| Problem details |
Your result should be every line of the records below that contains the word "Google".

***** Input

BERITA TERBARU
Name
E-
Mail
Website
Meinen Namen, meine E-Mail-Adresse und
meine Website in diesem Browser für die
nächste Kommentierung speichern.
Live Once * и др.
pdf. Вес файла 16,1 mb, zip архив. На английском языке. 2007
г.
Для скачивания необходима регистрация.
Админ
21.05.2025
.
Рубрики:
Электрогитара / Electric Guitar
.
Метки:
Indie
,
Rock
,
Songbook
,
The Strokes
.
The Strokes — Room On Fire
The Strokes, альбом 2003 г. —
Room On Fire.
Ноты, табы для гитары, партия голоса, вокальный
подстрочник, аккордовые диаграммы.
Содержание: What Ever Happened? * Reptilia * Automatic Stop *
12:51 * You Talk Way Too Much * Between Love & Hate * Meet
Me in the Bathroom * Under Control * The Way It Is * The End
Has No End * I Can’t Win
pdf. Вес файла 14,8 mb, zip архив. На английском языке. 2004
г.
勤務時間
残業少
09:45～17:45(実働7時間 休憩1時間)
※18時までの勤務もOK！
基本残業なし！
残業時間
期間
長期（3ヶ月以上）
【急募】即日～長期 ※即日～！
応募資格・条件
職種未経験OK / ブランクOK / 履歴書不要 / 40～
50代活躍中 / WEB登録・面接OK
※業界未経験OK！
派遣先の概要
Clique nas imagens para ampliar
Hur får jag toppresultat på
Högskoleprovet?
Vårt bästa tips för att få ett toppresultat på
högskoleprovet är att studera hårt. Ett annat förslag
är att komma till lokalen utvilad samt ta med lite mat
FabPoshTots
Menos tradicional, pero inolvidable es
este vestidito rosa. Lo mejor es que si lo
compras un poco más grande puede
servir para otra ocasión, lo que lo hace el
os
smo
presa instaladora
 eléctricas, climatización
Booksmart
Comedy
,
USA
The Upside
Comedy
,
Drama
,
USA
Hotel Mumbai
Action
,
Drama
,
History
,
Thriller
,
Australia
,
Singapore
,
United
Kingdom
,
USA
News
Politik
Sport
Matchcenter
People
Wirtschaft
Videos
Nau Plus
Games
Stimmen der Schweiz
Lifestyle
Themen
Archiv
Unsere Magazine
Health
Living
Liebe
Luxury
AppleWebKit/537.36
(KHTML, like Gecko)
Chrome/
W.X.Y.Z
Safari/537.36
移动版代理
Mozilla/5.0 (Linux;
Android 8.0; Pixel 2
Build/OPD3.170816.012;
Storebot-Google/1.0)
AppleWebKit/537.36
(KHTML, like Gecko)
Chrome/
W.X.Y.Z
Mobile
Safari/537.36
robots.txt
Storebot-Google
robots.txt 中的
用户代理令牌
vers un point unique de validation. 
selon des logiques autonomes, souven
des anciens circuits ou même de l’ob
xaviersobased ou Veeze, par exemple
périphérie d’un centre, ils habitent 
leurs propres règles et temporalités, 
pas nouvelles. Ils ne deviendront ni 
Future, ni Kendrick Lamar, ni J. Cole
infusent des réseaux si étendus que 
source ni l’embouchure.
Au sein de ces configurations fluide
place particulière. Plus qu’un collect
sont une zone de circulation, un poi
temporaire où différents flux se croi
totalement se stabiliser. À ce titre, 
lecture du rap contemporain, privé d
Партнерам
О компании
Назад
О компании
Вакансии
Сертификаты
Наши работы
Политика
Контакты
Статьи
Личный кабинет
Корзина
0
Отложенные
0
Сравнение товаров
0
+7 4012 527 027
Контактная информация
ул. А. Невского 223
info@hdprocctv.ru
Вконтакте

**********

| Reply to the task |
Storebot-Google/1.0)
Storebot-Google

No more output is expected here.